MICRO2022 - Handling device variability: By storing qubit-parameter variability in compressed tables, we enabled fast, variability-aware error estimation on FPGAs.
ASPDAC2023 - Evaluating the impact of leakage errors: We evaluated the impact of leakage errors, in which qubits leave the computational subspace.
NJP2025 - Evaluating the impact of coherent errors: We proposed an efficient method to evaluate the impact of coherent rotation errors on qubits.
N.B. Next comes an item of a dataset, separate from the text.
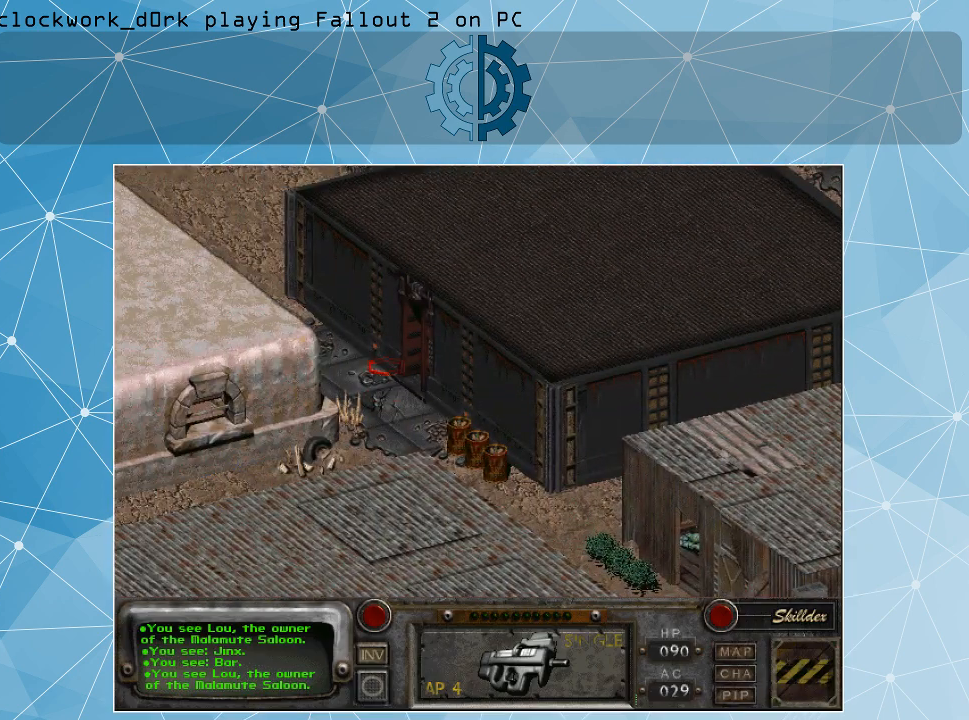
{"keys": [], "mouse": [], "events": [[66, "mouse_right", "up"], [333, "mouse_left", "down"], [433, "mouse_left", "up"]]}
PRL2017 - Mitigating loss errors: Using information available when loss-type errors occur (e.g., in photonic systems), we improved the accuracy and speed of error estimation.
arxiv2025
System and Software Development
Overview
Developing and operating quantum computers requires a diverse set of software tools. Moreover, software is indispensable for making quantum computers usable across a wide range of domains and for enabling concrete economic value creation through real-world use. Our team develops software to accelerate quantum computer development and increase its value. Such software must be properly designed, highly extensible and reusable, and managed under appropriate licenses. In modern quantum computer development, two efforts proceed in parallel: a bottom-up approach that maximizes the use of existing quantum computers, and a top-down approach that forecasts practical-scale systems and works backward to determine the required system architecture. The former demands smooth adaptation to frequent technology updates, while the latter requires loosely coupled systems and high compatibility that can withstand technological variation. Depending on the goals and lifecycle of a given technology or architecture, we also work on systematizing methodologies for efficiently accumulating and refining software and documentation assets with the right level of abstraction and generality.
Examples of our efforts
- Quantum circuit simulator: We developed Qulacs, a high-performance quantum circuit simulator. We implemented SIMD-based optimizations for major gates, added support for general operations needed in research (such as completely positive maps and instruments), and accelerated execution via gate synthesis at various levels.
Quantum2021 github - Superconducting-qubit measurement tools: For superconducting-qubit experiments, we separated an abstract layer (e.g., quantum circuits and Hamiltonian dynamics) from the analog control-instrument layer (e.g., local oscillators and arbitrary waveform generators) and built infrastructure enabling versatile measurements. We also developed software for automated qubit calibration.
release - Toolchain for fault-tolerant quantum computing: We built a compiler that describes programs using a compact intermediate representation inspired by LLVM and translates them into an instruction set for fault-tolerant quantum computing. We also developed a profiler to predict program execution time and a visualizer to show runtime memory usage.